+++ Entries shown +++

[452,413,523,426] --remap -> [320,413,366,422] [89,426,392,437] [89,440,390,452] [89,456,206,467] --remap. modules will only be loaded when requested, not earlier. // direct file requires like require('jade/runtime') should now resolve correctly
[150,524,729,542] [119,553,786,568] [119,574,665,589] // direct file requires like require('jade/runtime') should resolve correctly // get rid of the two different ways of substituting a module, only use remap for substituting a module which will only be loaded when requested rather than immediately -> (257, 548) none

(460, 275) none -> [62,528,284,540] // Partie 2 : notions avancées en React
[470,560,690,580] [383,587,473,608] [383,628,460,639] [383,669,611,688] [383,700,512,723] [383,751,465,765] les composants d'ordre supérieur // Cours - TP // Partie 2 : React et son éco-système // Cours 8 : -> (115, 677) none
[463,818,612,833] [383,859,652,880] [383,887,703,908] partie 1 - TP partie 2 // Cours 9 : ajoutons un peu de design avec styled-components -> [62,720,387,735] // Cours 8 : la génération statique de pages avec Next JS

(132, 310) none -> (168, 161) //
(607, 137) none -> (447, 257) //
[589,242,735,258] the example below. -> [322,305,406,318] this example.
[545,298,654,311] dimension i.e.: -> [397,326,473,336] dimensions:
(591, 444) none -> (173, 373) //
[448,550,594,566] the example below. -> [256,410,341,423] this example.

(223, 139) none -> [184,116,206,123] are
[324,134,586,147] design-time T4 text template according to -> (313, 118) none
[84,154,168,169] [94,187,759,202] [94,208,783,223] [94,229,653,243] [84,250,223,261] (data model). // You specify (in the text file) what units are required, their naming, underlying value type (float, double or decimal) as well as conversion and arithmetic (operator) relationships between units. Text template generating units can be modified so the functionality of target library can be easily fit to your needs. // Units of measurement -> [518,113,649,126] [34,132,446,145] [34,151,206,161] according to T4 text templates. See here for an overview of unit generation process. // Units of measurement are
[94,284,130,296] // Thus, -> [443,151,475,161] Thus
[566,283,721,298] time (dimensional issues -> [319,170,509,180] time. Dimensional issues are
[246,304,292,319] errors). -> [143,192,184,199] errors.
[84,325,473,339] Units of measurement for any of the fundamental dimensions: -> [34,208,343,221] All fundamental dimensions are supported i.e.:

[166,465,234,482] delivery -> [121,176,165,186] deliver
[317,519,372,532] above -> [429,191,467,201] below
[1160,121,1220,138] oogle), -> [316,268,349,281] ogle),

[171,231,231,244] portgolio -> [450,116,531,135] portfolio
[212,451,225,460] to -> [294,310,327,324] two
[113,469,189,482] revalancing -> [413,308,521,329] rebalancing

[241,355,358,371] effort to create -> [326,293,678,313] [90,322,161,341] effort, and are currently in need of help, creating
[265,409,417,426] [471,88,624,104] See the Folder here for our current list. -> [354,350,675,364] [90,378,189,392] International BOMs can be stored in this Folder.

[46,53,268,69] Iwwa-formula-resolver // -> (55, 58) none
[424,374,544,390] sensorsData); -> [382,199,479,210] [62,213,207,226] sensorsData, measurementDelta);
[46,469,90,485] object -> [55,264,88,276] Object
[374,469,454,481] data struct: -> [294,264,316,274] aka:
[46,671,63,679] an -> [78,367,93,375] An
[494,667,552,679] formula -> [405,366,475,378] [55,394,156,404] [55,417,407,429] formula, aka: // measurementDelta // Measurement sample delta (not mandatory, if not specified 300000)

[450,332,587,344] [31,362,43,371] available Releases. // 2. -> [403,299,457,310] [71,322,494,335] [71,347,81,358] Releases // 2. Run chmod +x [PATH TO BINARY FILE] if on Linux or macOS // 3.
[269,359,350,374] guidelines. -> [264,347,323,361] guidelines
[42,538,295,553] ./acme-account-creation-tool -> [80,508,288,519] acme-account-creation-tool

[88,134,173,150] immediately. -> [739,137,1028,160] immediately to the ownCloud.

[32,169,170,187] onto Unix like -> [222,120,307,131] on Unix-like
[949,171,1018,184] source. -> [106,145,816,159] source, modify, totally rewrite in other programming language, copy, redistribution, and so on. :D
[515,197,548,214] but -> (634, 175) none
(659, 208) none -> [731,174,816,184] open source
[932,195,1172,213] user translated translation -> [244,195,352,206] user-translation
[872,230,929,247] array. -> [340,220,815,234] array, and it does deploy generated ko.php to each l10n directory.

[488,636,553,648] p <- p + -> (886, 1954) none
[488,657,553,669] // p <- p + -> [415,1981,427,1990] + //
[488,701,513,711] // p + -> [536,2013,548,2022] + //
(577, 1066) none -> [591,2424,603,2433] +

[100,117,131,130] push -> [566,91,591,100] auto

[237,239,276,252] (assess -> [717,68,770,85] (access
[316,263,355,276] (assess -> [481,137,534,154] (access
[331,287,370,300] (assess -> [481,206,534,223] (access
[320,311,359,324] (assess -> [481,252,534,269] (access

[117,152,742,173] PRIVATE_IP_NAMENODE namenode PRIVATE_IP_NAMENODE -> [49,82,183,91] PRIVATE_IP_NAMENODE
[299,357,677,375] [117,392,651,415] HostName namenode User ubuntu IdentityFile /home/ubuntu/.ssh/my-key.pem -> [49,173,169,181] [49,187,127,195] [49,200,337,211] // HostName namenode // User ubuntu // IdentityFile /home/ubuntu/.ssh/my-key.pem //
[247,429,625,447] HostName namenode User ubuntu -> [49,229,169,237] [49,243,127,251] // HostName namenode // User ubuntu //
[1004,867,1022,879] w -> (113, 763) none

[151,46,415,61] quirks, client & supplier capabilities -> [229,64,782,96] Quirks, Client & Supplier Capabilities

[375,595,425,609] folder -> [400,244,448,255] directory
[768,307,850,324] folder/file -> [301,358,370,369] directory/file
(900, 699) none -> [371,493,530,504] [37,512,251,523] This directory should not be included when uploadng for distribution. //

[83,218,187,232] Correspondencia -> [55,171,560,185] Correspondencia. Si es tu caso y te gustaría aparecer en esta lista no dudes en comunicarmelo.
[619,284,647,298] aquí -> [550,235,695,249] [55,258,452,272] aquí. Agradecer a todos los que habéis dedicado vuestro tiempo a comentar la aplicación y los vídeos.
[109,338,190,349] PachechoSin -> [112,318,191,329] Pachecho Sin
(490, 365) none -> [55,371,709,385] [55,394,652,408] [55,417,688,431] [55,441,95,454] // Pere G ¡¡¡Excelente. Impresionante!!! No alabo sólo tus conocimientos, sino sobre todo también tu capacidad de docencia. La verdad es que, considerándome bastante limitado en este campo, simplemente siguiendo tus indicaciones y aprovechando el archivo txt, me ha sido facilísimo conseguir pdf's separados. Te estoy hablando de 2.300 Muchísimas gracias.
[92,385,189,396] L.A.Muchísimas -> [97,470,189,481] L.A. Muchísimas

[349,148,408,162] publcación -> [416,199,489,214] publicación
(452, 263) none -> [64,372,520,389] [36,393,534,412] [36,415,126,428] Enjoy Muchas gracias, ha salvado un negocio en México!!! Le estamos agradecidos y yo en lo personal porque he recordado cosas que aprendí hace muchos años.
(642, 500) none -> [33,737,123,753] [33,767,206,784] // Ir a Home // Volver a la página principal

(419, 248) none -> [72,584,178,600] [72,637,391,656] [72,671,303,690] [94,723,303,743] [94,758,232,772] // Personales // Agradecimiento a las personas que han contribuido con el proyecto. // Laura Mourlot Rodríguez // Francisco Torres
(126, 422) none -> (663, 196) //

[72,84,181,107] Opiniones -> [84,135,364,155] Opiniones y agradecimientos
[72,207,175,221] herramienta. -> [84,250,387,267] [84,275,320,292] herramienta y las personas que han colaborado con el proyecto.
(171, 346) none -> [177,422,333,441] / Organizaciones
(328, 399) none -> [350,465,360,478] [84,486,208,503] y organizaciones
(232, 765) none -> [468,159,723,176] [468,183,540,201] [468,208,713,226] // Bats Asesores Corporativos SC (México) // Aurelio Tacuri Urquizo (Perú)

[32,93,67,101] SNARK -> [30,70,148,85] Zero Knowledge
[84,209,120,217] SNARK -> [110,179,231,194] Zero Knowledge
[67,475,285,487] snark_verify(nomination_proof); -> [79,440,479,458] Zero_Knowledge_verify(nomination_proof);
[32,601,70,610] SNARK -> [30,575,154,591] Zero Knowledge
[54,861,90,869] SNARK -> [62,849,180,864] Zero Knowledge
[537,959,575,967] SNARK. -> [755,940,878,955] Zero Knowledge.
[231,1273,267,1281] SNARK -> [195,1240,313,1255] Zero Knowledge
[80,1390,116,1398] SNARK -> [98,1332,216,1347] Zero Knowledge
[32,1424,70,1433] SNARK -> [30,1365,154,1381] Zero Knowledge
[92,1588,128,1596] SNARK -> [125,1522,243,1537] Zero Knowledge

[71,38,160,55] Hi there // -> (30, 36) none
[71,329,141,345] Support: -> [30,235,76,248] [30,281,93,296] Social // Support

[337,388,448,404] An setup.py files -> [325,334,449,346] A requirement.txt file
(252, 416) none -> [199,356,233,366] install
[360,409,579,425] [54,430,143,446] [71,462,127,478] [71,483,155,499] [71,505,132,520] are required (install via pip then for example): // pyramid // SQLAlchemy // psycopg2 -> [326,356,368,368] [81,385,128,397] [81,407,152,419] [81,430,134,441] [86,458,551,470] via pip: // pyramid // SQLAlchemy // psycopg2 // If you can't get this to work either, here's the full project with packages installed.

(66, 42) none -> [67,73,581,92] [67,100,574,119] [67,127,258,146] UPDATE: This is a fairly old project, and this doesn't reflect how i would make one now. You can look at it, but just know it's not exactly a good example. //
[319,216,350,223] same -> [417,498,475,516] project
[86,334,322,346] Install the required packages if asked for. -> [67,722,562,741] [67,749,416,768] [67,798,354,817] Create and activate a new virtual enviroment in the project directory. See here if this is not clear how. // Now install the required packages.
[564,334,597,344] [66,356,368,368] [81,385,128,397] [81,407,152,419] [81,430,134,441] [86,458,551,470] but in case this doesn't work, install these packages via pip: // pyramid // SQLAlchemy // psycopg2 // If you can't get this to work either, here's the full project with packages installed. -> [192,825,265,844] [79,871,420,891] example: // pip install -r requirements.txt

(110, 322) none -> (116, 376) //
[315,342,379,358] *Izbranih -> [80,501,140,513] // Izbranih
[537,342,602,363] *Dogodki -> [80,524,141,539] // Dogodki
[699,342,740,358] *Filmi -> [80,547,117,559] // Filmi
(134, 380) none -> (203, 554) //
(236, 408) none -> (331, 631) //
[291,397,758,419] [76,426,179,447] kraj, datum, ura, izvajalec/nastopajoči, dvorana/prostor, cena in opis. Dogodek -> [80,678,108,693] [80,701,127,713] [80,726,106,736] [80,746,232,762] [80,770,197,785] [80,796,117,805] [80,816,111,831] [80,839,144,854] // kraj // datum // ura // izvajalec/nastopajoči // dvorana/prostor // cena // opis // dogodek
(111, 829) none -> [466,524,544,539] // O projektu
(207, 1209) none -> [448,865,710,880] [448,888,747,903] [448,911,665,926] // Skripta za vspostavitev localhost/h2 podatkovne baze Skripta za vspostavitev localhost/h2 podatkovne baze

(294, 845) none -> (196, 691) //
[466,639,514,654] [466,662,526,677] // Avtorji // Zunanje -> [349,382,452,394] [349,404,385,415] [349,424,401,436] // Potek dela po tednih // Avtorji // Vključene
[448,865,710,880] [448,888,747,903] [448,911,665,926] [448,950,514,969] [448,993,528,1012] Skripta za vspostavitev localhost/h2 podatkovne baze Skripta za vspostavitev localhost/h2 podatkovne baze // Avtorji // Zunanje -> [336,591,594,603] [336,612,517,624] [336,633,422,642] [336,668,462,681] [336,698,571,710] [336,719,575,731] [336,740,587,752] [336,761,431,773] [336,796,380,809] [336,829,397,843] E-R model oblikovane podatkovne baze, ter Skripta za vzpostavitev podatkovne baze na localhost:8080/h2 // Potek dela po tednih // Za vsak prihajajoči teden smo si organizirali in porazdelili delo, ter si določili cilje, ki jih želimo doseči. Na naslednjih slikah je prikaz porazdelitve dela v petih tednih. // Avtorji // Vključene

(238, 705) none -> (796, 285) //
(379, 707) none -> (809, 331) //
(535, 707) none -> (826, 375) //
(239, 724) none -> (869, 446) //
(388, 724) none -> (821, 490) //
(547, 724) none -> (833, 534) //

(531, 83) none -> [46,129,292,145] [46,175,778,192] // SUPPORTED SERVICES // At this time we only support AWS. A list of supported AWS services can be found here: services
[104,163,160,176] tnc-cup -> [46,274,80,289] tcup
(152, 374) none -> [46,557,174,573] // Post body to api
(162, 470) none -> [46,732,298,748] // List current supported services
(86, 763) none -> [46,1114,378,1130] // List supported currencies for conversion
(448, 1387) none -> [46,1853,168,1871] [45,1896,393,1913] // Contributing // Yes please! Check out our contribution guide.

+++

Search the records for the string "jade" and return every line in which it occurs.

[452,413,523,426] --remap -> [320,413,366,422] [89,426,392,437] [89,440,390,452] [89,456,206,467] --remap. modules will only be loaded when requested, not earlier. // direct file requires like require('jade/runtime') should now resolve correctly
[150,524,729,542] [119,553,786,568] [119,574,665,589] // direct file requires like require('jade/runtime') should resolve correctly // get rid of the two different ways of substituting a module, only use remap for substituting a module which will only be loaded when requested rather than immediately -> (257, 548) none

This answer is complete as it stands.